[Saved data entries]

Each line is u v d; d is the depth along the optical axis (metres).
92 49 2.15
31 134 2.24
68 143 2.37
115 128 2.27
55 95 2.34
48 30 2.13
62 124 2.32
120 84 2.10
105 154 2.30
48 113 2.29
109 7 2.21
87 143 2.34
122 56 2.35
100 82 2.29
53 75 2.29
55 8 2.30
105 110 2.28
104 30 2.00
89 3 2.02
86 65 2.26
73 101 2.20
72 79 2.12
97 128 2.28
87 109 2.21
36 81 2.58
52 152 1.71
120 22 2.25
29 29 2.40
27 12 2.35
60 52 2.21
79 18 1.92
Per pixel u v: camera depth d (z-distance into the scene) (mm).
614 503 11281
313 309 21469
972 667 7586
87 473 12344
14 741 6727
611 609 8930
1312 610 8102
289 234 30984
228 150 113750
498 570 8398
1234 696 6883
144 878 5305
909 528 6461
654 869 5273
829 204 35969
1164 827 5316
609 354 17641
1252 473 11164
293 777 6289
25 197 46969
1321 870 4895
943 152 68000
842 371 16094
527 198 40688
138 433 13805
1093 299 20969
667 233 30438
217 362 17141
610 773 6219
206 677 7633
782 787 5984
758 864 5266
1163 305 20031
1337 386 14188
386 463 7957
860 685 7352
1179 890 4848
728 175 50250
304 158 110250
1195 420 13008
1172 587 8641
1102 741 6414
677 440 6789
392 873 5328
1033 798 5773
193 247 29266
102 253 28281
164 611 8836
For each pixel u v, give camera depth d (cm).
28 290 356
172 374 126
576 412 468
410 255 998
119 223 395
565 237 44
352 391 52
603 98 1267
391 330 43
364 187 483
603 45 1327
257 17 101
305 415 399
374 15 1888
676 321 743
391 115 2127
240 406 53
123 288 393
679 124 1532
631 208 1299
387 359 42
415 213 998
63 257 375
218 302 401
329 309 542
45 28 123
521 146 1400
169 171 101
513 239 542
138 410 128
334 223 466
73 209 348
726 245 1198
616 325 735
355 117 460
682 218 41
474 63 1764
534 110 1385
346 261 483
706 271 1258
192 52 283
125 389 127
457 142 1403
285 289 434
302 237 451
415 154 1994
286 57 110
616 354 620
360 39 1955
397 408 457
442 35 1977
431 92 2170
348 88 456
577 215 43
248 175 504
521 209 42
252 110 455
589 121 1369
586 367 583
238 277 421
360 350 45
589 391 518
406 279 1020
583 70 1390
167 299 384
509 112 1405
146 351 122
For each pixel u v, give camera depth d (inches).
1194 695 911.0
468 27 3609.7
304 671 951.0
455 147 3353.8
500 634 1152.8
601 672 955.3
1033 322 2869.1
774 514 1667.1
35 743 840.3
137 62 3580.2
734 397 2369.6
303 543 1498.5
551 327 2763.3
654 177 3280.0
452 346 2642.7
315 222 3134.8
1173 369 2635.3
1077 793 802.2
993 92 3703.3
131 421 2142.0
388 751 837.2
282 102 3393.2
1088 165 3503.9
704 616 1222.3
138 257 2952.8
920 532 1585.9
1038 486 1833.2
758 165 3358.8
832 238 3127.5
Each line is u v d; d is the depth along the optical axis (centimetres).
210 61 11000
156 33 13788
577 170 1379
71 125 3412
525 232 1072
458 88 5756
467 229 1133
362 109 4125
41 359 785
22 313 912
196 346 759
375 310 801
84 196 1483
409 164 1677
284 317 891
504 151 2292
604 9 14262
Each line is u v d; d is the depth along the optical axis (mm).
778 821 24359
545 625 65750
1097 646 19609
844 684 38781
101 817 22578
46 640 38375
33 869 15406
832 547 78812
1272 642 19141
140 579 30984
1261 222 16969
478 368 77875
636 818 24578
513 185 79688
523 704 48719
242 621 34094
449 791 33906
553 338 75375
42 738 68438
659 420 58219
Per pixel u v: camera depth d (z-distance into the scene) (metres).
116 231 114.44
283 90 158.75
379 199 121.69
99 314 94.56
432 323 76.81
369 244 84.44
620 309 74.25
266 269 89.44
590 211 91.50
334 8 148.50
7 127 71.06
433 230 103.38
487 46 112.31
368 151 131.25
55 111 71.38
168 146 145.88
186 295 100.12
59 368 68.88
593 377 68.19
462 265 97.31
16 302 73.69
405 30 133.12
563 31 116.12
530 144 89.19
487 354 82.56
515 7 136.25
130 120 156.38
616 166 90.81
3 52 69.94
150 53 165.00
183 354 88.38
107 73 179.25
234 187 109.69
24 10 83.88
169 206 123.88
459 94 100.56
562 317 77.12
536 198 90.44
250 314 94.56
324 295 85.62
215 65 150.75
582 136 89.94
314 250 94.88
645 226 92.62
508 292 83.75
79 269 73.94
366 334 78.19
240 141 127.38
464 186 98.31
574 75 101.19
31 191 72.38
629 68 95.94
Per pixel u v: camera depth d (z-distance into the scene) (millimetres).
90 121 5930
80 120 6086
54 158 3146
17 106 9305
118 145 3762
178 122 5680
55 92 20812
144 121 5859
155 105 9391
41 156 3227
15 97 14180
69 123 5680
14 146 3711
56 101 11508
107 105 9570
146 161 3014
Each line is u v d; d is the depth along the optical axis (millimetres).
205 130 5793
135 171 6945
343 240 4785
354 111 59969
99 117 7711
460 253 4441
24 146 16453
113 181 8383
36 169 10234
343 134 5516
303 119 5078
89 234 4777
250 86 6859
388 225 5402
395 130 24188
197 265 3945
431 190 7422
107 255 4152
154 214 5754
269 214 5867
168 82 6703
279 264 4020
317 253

● EXERCISE GOAL: Which of the lines in the data hold the string "along"? Report each of them by copying it.

● COMPLETED EXERCISE:
Each line is u v d; d is the depth along the optical axis (metres).
Each line is u v d; d is the depth along the optical axis (centimetres).
Each line is u v d; d is the depth along the optical axis (mm).
Each line is u v d; d is the depth along the optical axis (millimetres).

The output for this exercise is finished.